Fenomena ini membuat outfit repeat terasa lebih relatable dan realistis. Fashion perlahan bergeser dari sekadar mengikuti tren menjadi bentuk ekspresi personal yang lebih autentik.

Menormalisasi outfit repeat juga membantu mengubah standar lama bahwa penampilan menarik harus selalu identik dengan belanja terus-menerus. Padahal, gaya personal justru sering terlihat lebih kuat ketika seseorang mampu mengolah item yang sama menjadi berbagai karakter look.

Mulai dari mengganti aksesori, layering, permainan warna, hingga styling berbeda, satu pakaian bisa terasa baru tanpa harus membeli item tambahan terlalu banyak.

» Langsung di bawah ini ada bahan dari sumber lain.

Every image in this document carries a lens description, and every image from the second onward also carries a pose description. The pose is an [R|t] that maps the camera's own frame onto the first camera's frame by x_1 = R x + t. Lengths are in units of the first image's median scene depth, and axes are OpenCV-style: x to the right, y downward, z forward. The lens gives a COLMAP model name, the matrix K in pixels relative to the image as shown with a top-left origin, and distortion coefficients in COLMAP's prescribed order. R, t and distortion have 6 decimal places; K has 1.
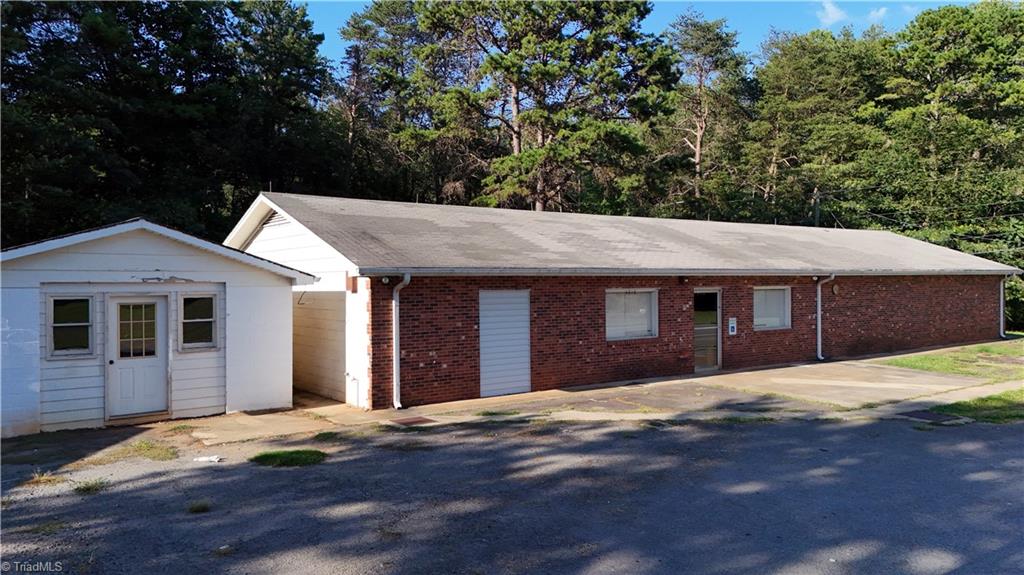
lens RADIAL K [[750.0, 0, 512.0], [0, 750.0, 287.5], [0, 0, 1]] dist [0.092018, -0.103162]
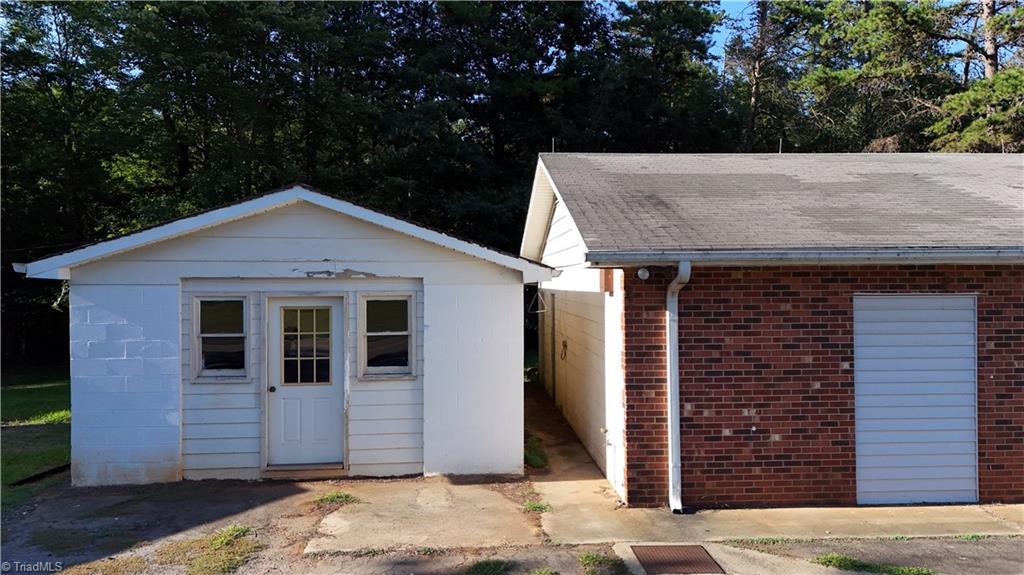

Selain lebih hemat, kebiasaan ini juga membantu membangun hubungan yang lebih personal dengan pakaian yang dimiliki. Alih-alih impulsive shopping, banyak orang kini mulai memilih membeli pakaian yang lebih timeless dan versatile agar bisa dipakai berulang kali.

Outfit repeat mungkin terlihat sederhana, tetapi kebiasaan kecil seperti ini bisa memberi dampak positif bagi lingkungan jika dilakukan secara konsisten. Semakin lama pakaian digunakan, semakin kecil pula dorongan untuk membeli secara impulsif dan menghasilkan limbah fashion baru.

Kini, memakai outfit yang sama bukan lagi sesuatu yang perlu disembunyikan. Justru di tengah meningkatnya kesadaran akan sustainability, outfit repeat menjadi simbol bahwa seseorang bisa tetap stylish tanpa harus konsumtif.

Karena pada akhirnya, fashion bukan tentang seberapa sering membeli pakaian baru, tetapi bagaimana kita memakai apa yang sudah dimiliki dengan lebih sadar dan percaya diri.